Had the process ended there, Soldiers’ Talk would have been gutted. But it didn’t end there. In January 1968, the editors contacted the army’s chief education officer, Col. Mordechai (“Morele”) Bar-On (no relation to Walter/Avner Bar-On), and pleaded for his intervention. Impressed by the project, he took it under his wing, asking the chief of staff, Lt. Gen. Yitzhak Rabin, for permission to assume responsibility for all content that didn’t expose military secrets. Rabin agreed, and Mordechai Bar-On became instrumental in seeing the project through censorship. […]
Bar-On, later one of the founders of Peace Now, is still active at eighty-six and takes some pride in the fact that he managed to get Soldiers’ Talk through military censorship with few changes. “I became the spokesperson for the book [in the army],” he recently recalled. “Here and there I softened some sentence, but overall, not much.” […] When I asked him about the claim that the censor had nixed 70 percent of the material, he scoffed: “Maybe two or three percent.””

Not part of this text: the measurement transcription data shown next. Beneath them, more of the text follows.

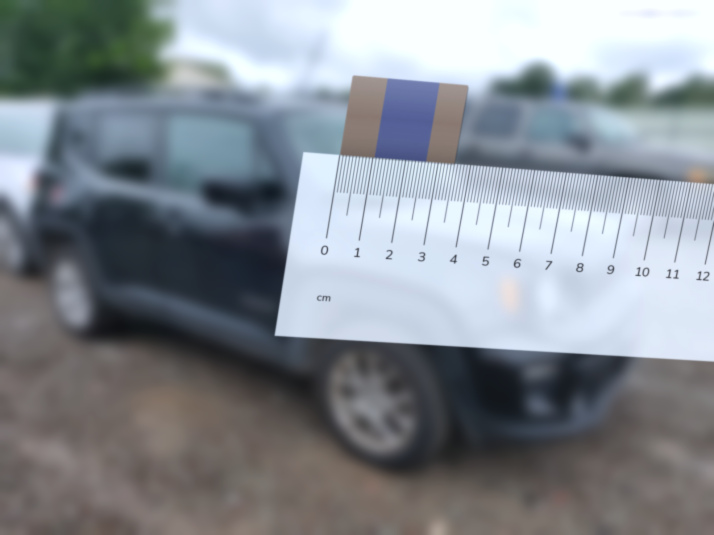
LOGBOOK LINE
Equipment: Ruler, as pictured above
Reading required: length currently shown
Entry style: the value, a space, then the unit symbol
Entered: 3.5 cm
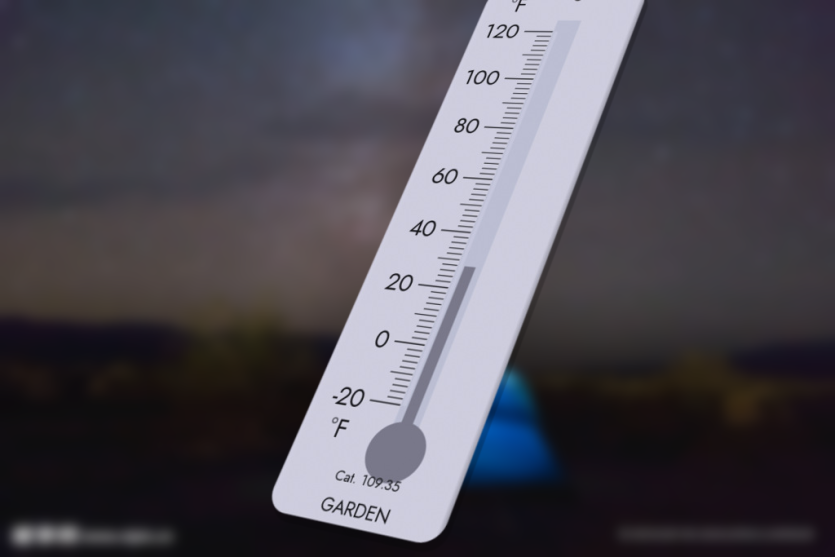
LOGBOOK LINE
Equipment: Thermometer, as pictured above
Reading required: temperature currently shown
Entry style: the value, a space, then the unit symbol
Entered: 28 °F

The clearly misleading claim of “censored voices” is obviously both promotional and political in motivation. Mor Loushy’s political aspirations for her film are not concealed in the Q&A appearing on the webpage or in the film’s promotional material.
“I stand 100% behind my film. I believe in the film and I believe in those voices. I believe that my son, who is two-and-a-half-years-old, needs another future in Israel. I’m fighting for a different future. I’m fighting for a better future – for a future of peace and for a future of two states side by side or any other solution. I don’t want to keep being in this bloody circle. I do believe that democratic states should be transparent in our history. If this film is a part of that, then I’m proud to be a part of that. Truly, I’m not afraid.”
However, BBC audiences who just viewed the film itself on Channel Four without visiting the webpage were given no inkling of the political agenda behind it. Neither were they given any clue as to the problematic presentation of some of the allegations made in the film, as Martin Kramer also notes.
“Footage is shown to illustrate some of the claims—bodies of enemy soldiers strewn along the road, refugees trudging with their possessions on their backs—but it isn’t actual footage of the scenes described by the speaking soldiers, and it bears no identifying captions. We hear voices making confessions or allegations, but we don’t know who is speaking, and the soldiers are identified by name only at the end. (“For the most part,” notes one American reviewer, “the men are treated as interchangeable.”) In these circumstances, the veracity of any individual allegation is difficult if not impossible to establish.”
Only in the fast-moving final credits are viewers informed that “the people shown in the archival footage are not the same individuals speaking on, or described in, the audio tapes created in 1967”.
Those familiar with previous ‘Storyville‘ choices of films relating to Israel (see below) will not have found its decision to broadcast an obviously politically motivated film, gravely lacking in context and purporting to give a platform to “censored voices” that were not in fact censored, surprising in the least.